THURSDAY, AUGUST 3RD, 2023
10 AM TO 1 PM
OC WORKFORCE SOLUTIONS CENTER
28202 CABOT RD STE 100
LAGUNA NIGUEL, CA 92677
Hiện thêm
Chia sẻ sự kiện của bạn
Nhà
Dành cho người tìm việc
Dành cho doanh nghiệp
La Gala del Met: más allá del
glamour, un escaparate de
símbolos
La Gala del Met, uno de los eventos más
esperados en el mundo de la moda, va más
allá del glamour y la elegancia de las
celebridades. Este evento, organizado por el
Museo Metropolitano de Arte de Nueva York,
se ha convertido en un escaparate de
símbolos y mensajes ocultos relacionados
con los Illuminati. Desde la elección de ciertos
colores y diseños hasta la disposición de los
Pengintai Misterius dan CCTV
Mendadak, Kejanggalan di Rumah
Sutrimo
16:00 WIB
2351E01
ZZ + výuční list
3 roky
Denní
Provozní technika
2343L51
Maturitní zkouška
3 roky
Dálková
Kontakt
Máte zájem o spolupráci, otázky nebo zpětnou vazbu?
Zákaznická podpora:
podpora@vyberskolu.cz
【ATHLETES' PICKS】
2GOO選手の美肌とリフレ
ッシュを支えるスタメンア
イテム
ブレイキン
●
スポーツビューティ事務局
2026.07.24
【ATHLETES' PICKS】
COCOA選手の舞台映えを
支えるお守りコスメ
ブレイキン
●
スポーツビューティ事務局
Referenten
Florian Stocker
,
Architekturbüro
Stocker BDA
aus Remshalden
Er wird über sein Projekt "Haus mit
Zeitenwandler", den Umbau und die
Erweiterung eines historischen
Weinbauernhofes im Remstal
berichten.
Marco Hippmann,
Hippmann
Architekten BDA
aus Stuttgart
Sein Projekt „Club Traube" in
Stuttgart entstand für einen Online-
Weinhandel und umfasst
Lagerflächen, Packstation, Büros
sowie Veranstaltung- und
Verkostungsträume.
==
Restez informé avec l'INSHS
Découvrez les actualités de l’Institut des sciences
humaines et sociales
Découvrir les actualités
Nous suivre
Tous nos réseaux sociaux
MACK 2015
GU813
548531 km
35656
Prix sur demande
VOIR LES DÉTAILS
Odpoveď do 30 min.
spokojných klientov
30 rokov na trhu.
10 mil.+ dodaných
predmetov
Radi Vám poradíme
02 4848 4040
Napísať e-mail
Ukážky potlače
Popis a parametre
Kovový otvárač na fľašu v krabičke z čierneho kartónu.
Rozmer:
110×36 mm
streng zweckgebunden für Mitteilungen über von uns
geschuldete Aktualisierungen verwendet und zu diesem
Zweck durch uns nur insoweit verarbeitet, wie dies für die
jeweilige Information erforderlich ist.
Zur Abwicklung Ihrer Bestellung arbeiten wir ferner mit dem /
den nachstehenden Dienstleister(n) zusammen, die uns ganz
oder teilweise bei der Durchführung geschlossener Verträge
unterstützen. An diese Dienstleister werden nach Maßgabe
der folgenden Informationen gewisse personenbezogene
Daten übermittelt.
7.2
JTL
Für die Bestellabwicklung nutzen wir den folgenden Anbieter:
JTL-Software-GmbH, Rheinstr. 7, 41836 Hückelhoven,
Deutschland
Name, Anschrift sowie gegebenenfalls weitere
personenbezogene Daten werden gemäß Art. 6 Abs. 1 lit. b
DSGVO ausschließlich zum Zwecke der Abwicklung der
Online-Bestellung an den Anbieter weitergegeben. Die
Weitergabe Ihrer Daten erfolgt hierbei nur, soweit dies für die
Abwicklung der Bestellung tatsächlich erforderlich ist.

__REQUIRED ACTION__. In the listing above, find every line with the word "Daten" and copy it.

__EXERCISE OUTPUT__.
Daten übermittelt.
personenbezogene Daten werden gemäß Art. 6 Abs. 1 lit. b
Weitergabe Ihrer Daten erfolgt hierbei nur, soweit dies für die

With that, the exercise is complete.